First, the good parts. Mara's Force Ghost finally shows up. Hopefully, there'll be a bit more in Invincible.
Captain Shevu's story arc was nice, and the space battle wad done pretty well--minus the Mando boarding party, of course.
The political stuff was decent. Essentially, the GA has been split between Jacen and Cha Niathal, who's set up a government in exile on Fondor.
The return of Daala and the death of Pellaeon could have been avoided, and the Daala part was plain old deus ex machina. But none of these things make the story horrible.
Sigh... Mandalorians. Who the heck introduced them to KT? How did she get the idea they were so awesome?
Jaina's Mandalorian training. It has moments, but then you look back, and ask: what did she actually learn?. And the answer turns out to be:
How to become a temporary psychopath. Yes, KT actually uses the word. Basically, you shut your feelings down and treat the opponent as an object to get through, at any cost.
That's it. Everything else she "learns" is your typical pulled-out-of-KT's-ass-and-attributed-to-Fett-and-the-Mandalorians bullshit. Try this on for size:
Yes. The reason Jaina has to be the one that kills Jacen is so that the family has no excuse to blame anyone else. And KT clearly thinks Fett is admirable for forcing her to do this.Boba Fett on page 368 wrote:Because if I put him down like the vermin deserves, your family can blame that rotten Boba Fett again when the truth wears off, when you need an excuse to stop feeling bad about what you had to do.
Traviss's anti-Jedi crap fills almost the entire last quarter of the book. Like this:
Yes, KT made Admiral Daala, who gassed dozens of officers when they refused to obey her, who, in this very book, hired Mandalorians to assassinate Moffs she didn't like, an advocate of democracy.page 347 wrote:"I think there can be a third way," she said. "No Jedi Council.

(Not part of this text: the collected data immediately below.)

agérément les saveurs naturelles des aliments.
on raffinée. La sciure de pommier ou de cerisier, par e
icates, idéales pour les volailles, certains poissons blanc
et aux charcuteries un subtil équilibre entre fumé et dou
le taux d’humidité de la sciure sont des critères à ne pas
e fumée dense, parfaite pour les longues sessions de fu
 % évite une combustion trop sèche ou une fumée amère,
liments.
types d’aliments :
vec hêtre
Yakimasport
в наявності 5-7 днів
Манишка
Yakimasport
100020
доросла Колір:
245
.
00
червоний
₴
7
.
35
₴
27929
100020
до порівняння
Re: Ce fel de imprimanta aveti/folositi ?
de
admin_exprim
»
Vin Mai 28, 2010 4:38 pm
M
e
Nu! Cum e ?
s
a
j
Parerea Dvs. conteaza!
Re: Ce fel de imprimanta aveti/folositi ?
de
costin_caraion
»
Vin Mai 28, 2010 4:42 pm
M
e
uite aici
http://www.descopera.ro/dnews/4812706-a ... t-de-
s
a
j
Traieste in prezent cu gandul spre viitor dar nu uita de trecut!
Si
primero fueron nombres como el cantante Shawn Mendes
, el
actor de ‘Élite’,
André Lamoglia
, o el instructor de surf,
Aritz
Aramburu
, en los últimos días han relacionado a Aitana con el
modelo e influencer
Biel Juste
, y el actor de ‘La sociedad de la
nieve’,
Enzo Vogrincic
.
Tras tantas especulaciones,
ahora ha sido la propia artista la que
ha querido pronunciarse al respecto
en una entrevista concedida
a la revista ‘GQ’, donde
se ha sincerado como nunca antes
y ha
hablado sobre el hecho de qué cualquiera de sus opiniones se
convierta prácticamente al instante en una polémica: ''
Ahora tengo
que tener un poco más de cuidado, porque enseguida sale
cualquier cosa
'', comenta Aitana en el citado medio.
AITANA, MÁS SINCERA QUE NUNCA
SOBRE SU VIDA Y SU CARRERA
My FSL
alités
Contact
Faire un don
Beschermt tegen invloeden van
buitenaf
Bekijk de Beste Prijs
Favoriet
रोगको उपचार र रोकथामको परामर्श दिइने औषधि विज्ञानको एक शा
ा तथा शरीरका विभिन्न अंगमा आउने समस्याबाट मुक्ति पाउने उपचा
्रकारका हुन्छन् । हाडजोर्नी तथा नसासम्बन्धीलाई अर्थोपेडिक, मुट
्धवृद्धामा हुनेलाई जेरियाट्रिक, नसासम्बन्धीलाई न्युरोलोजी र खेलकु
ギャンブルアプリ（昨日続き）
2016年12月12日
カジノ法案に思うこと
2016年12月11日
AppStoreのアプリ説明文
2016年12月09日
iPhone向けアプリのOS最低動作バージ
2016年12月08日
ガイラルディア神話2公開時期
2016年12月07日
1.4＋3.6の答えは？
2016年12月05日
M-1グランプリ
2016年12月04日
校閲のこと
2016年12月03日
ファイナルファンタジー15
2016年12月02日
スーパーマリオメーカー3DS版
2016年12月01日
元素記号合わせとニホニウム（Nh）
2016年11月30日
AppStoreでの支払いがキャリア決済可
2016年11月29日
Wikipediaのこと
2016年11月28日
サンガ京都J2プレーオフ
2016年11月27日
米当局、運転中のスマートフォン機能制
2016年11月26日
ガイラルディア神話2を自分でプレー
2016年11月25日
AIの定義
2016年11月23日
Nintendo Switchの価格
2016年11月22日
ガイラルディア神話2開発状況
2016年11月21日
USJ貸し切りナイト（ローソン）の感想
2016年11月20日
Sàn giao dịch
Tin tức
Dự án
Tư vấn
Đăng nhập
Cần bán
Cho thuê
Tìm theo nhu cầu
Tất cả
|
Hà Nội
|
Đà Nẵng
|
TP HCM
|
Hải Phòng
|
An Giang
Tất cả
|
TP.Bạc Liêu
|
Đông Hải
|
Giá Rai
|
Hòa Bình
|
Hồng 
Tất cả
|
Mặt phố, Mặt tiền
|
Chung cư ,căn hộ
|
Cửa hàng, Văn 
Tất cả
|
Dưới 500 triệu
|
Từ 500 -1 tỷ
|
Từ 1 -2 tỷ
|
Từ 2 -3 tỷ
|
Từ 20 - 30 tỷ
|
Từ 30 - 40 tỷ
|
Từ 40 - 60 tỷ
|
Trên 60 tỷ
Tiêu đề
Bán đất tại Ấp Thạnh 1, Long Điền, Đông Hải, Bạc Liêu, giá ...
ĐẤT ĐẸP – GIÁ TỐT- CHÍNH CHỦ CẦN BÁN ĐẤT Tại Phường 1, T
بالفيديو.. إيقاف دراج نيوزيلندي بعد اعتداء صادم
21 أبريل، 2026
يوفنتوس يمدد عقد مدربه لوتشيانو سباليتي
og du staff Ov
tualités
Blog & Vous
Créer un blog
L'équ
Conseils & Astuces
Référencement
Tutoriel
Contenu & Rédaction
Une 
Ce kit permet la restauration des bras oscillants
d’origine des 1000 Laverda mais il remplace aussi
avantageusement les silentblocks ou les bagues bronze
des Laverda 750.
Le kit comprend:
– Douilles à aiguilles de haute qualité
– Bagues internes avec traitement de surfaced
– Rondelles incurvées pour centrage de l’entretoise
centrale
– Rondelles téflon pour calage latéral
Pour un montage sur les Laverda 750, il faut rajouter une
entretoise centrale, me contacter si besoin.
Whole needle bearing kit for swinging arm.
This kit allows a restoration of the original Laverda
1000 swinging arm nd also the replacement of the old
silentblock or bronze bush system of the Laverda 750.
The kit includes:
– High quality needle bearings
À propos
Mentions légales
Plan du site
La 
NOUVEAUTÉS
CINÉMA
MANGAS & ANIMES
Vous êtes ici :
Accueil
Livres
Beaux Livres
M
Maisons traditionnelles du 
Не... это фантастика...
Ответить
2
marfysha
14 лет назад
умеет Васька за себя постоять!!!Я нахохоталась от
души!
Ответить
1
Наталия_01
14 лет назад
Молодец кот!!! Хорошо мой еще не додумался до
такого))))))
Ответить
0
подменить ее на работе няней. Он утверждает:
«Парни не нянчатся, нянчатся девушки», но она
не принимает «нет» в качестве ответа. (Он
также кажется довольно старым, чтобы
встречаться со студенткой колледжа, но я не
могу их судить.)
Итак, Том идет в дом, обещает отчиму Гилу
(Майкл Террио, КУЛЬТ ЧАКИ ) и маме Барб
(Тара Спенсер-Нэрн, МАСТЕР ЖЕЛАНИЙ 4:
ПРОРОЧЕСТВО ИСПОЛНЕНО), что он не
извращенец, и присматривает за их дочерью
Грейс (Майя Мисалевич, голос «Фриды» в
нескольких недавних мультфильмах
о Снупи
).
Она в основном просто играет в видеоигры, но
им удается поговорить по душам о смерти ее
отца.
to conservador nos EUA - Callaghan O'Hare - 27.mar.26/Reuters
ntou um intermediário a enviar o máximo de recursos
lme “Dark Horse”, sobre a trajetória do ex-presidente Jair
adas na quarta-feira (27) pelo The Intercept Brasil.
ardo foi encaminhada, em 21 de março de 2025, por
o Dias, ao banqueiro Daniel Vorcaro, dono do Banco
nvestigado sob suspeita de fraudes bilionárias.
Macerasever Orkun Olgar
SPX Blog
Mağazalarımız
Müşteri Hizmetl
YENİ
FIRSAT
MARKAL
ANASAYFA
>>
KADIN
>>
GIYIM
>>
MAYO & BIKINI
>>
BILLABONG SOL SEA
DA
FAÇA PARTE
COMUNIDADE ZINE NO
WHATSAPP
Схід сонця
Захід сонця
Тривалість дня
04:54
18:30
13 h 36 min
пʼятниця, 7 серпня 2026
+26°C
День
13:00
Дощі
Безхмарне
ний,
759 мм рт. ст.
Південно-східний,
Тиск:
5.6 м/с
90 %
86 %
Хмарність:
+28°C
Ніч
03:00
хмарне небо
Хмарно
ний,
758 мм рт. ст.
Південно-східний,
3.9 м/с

Keep them in their box, away from politics, and certainly never arm them.
"Ordinary barves running their own affairs? You crazy woman, Daala. It'll never catch on."
Daala also wants Fett's "consulting services" in that aspect (i.e. how to defeat Jedi). This is when you really want to be able to step into the pages of the novel and remind everyone of the Sarlacc incident.
Mando'a, of course, is still nothing more than a code for English with tons of apostrophes it always was, and I really hate the beskar (or however it is called) iron, first, because it's a bad concept, and second, because it is responsible for Mirta-Sue (Boba Fett's granddaughter) not getting sliced in half by a lightsaber. Because, in KT's world, we just can't have anything bad happen to the Fett family, unless it can be milked for anti-Jedi propaganda.
Also, in the previous books, we got the background on Fett: he left his wife when his daughter was a baby, the daughter hated him and raised her own daughter to hate him and try to kill him. Well... wrong. I mean, Fett is awesome, and can't be a bad husband or father. (I'm exaggerating here; Fett does reflect back on his life, and notes that they had marital problems, and that he never returned and saw his family.) However, the actual reason Fett left was...
because his superior officer raped his wife, and he killed him, and then wouldn't tell the court why he did it.
And Fett and his wife are going to get back together. And she's still young, so they might have another kid down the line. I don't think there's anything planned post-LOTF, but if KT does any of it, it's almost guaranteed.
And with this book, my hope that KT's pet Jedi from the Republic Commando series who fell in love with clones would die when the clones got Order 66 is gone. No surprise, but some disappointment. Both the Jedi who left the Order to become a Mando, and the son of the Jedi who fell in love with a clone are still alive.
The only good thing I have to say is that I'm glad KT isn't finishing the series. The last thing we need is for Mandalorians to save the day directly.
The series overall would be better if the authors wrote it in a differnet order. If it was Traviss, Denning, Allston, each triple would have books improve, and we could hope for the final book to be the best one of the series (Allston's books are the best not just because he is a better writer and has better grasp on the characters, but also because he doesn't have to deal with the Mandalorian crap leftover from the book preceding his).
This is a new low. (OK, not quite. The Crystal Star and the Dark Empire comics still stand out.) But... with all this baggage built up, expecting anything on the level of even, say, The Truce at Bakura in the post-ROTJ EU is stupid. I doubt I'll read anything that takes place after Invincible, because I don't care any more.